The third summer after the quarrel was an absolute drought. Apart from occasional half-hearted showers, there was no rain from early May to well on in October. The machinery of Granfer’s gnarled and twisted body was nearly worn out, and the persistent absence of rain was breaking down his indomitable spirit also. During harvest he took to his bed, and got gradually weaker as the weeks passed by. Doctor Graham told his daughter that the old man could not possibly last much longer, and the general opinion in the village was that Granfer would not see another Christmas.
And the last week in October the long drought broke. Warm south-westerly winds lashed the rain incessantly against Granfer’s window, day after day. Doctor Graham, who called twice a week to see him, was amazed to find the old fellow decidedly stronger. ‘This weather seems to suit you, Granfer,’ he said one morning. ‘It do,’ replied Granfer. ‘We’ve had a dry time, an’ now ’tis a levellin’ up. We be due fer a mort o’ rain, and it be cummen, thanks be. How be the glass, Doctor?’
‘Pretty low and still dropping. Looks as if we shall get another gale to-night. Ah, well, I must be on my rounds. Good morning, Granfer, you’re doing fine.’ And down the rickety stairs the doctor clattered, while Granfer lay back on his pillows and listened to the rain.

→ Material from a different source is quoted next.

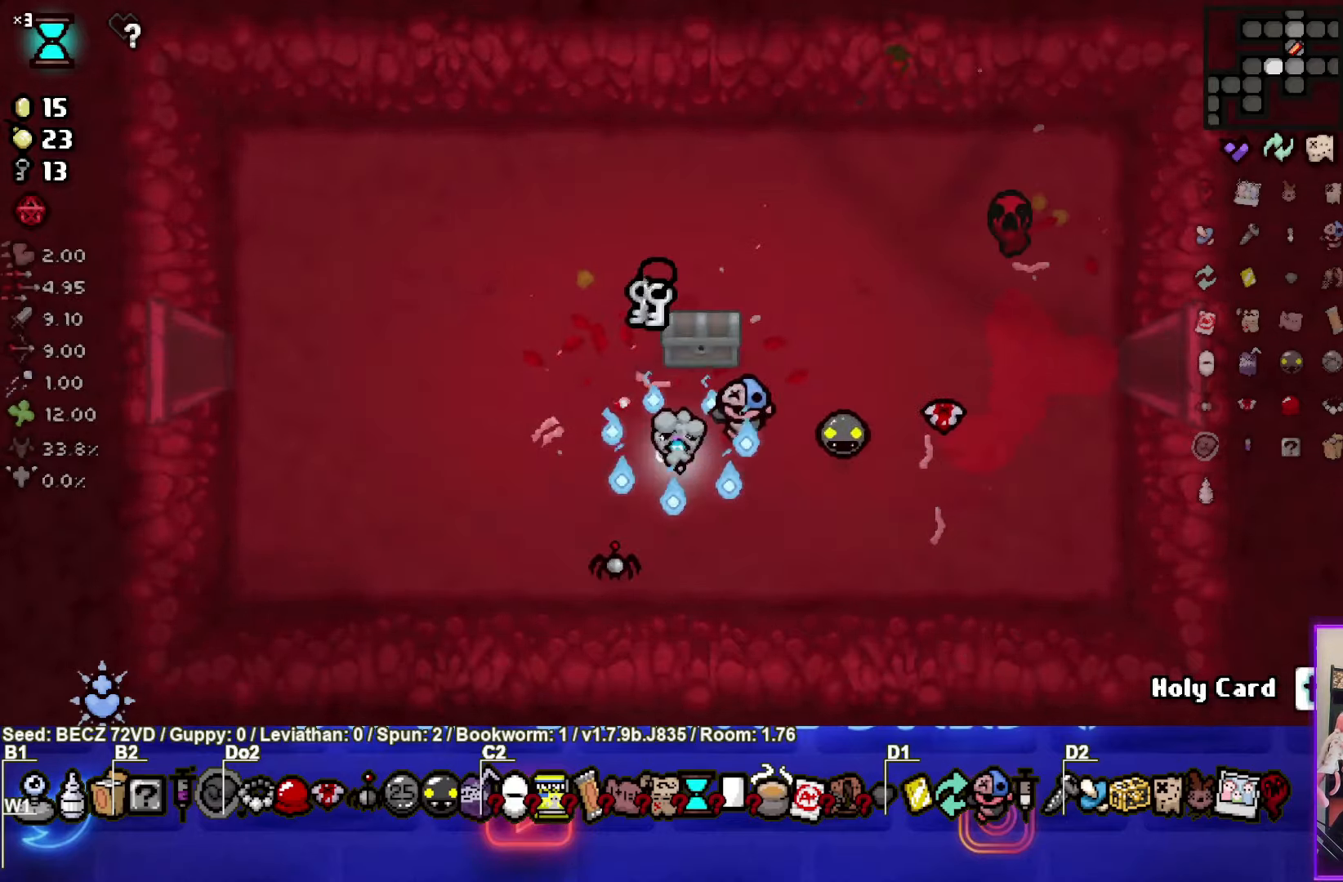
{"buttons": [], "left_stick": "up", "right_stick": "center", "events": [[134, "left_stick", "center"], [234, "left_stick", "up"], [267, "L1", "down"], [401, "L1", "up"]]}
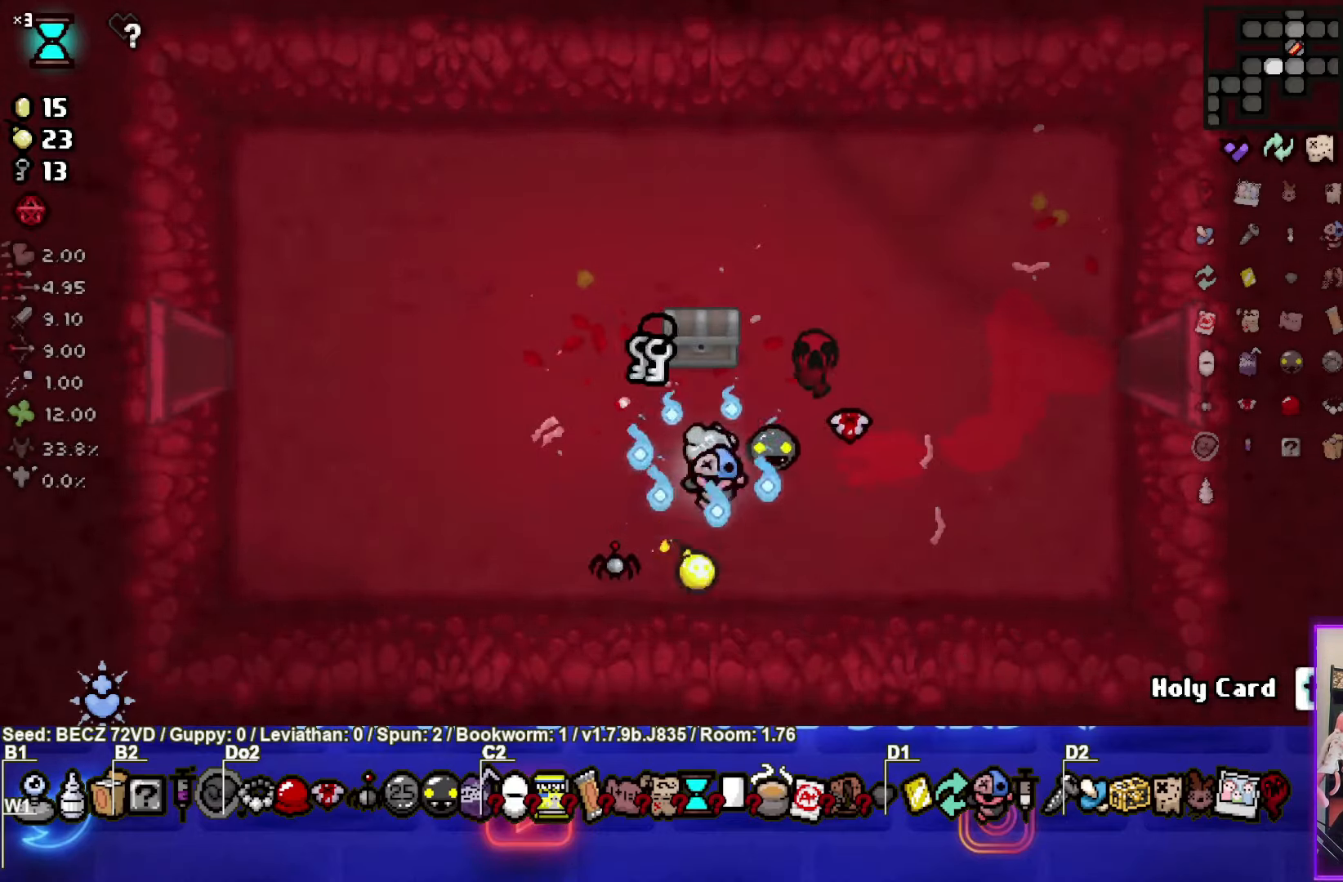
{"buttons": [], "left_stick": "up", "right_stick": "center", "events": []}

That night the weather broke all records, both for wind and rain. Trees, chiefly elms, were uprooted by the dozen. The mud wall of one cottage in the village collapsed, Farmer Bartram’s windmill was blown down, and untold damage was done to thatch and buildings.
Next morning after breakfast Granfer struggled out of bed. Mary, surprised to hear the noise, ran upstairs to find the old chap getting into his clothes. ‘Feyther!’ she cried. ‘Whatever be you a doin’? You get back to bed.’
‘Thee find me boots,’ ordered Granfer. ‘I be gwaine out. ’Tis come at last.’
‘What be come?’
‘T’water, ye vooil. Cassn’t yer thic rumblen? ’Tis awver Bickton Mill, I tell ’ee. ’Elp I downstairs, an’ get me boots.’
‘But you mustn’t, Feyther. Doctor said as ’ow——’
‘Dang the girl! I tell ’ee I be gwaine out. Zummut’s up. Come on, oot?’
Unwillingly Mary obeyed, and Granfer toiled downstairs, and struggled into his boots. ‘Now, ’elp I on wie me cwoat, an’ gie I me sticks.’ Mary did so, and Granfer tottered outside for the first time for eight weeks.
He toiled slowly up the lane with difficulty. When he reached his favourite spot by the farmyard wall, he looked down on the Alder Plot. It was a scene of devastation. Some fowl houses were floating in the flood, and most of the remainder were leaning drunkenly at all angles. Dead and drowning fowls were being swept away, and in the midst of the maelstrom, he spied the General and his gardener trying to rescue some of the hens.
Granfer gazed on the scene for a few moments in silent satisfaction. Presently he saw Bill Yates and another man hurrying towards him.
‘Hoy!’ he yelled, waving one of his sticks in triumph. ‘I telled un, I telled un. Wot about it now? B——y owd vooil! Look at they hens. I knowed I wor right. Ho! Ho! Ho! Nackernism I be. Hoy! General!’
Here he turned and waved his stick at the General. Suddenly he stumbled, and fell to the ground. When Bill Yates and his companion reached him they thought he was dead.
‘Poor wold feller,’ murmured Bill. ‘ ’Twer too much fer un. He be gone, zur, I’m thinking.’ This last to the General, who by that time had joined them.
They carried him gently down the lane to his cottage, and laid him on the sofa in the front room. As they looked at his withered old figure on the couch, his eyes opened. His gaze wandered vacantly round the room, but lighted up as he recognized the General. ‘ ’Tis a pity about they hens, General,’ he mumbled, ‘but I wor right. I be ’appier now in me mind.’
And then he died.
As the desire to be proved right in one’s prophecies is one of the strongest forces in human nature, it would seem fairly certain that Granfer died ’appy’.